Proper care is important for extension longevity, and is usually outlined for each client during the appointment. Instructions include not touching the lashes once they're applied because the natural oils in skin reduce the effectiveness of the adhesive. Non-oily makeup remover is also best.


How long extensions last also seems to depend on the supplies each technician uses. According to Kovalchuk, the type of extensions and glue she uses (Misencils) can last up to nine months. To maintain lush results, however, the key is monthly fill-in appointments to replace lashes that fall off during the natural lash-shedding cycle.


Jennifer Ballance, who provides lash extension services at Buff Nail Lounge in downtown Toronto, uses materials supplied by a company called XtremeLashCanada and predicts a full two months of good-condition wear with a refill about halfway through.


Extensions eventully fall off by themselves, but the look can get scraggly as more lashes disengage. "See a professional who can remove them without damaging the natural lash," says Ballance.


Cost can depend on the number of extensions you have. At Buff, a half-set of about 30 synthetics per eye is $75, and a full set of about 70 per eye is $150. At Kirsch, however, the price is $300 -- rather than limit the number of extensions she uses, Kovalchuk applies as many as necessary for the fullest effect (it varies according to how many lashes the client has naturally), and sends the client home with a protective lash sealant and oil-free makeup remover.

Lash Extension Alternatives
For women with very sparse lashes, extensions may not be a solution because they can't add much fullness. You can add length to what is already there, but you can't attach synthetic lashes where natural lashes don't exist, Kovalchuk explains.


A temporary strip of falsies is better for achieving a significant overall volume boost. Shu Uemura's Farfallina lashes ($36, Holt Renfrew) offer a glamorous flourish. MAC LASH #31 ($15.50, maccosmetics.com) or Revlon's Fantasy Lengths #99500 ($7.99,Wal-Mart and Zellers) offer more realistic results.

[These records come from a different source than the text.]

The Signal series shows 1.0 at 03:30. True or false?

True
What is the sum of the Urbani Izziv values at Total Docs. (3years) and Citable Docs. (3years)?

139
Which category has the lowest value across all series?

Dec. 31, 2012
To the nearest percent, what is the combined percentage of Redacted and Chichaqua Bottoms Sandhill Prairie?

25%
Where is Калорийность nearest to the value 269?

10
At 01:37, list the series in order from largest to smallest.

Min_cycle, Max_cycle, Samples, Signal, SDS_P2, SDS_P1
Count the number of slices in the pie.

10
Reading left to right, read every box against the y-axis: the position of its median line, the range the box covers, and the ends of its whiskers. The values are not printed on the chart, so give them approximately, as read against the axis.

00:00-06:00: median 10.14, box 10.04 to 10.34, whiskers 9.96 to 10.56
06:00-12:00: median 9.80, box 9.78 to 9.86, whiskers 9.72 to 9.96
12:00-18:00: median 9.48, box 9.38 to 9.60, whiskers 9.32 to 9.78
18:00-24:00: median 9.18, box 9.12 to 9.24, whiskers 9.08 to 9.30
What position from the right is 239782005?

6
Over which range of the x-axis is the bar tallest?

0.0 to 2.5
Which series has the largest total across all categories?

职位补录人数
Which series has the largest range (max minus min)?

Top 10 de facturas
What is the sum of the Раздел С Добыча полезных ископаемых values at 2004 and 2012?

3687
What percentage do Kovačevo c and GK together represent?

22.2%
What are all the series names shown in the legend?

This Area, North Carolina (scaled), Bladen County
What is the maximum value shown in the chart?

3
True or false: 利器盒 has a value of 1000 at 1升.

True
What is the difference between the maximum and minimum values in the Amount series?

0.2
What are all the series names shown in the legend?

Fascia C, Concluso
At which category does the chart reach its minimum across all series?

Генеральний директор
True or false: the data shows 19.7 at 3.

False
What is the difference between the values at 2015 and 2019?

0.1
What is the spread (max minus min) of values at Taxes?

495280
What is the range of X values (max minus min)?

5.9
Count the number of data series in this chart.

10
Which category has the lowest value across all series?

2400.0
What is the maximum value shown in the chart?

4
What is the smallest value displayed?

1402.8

Makeup artist Sylvie Mazerolle (sylviemazerolle.ca) prefers to use flirty lash clusters for a soft, feathery look. "I'm the naturalist when it comes to bridal," she says. "Bridal makeup should enhance your natural beauty -- you should look like a princess, not a drama queen."


For women who would rather stick with mascara, L'Oréal Paris Double Extend Beauty Tubes ($14.95 at drugstores) has a primer on one end and colour on the other for a dramatic increase in length. Fragile lashes may have a hero in Cargo LashActivator ($35 at Murale and Sephora), a mascara-like treatment that can be used in the months before the Big Day. It contains a blend of nourishing marine and botanical extracts to boost growth by improving micro-circulation of nutrients and reducing lash loss.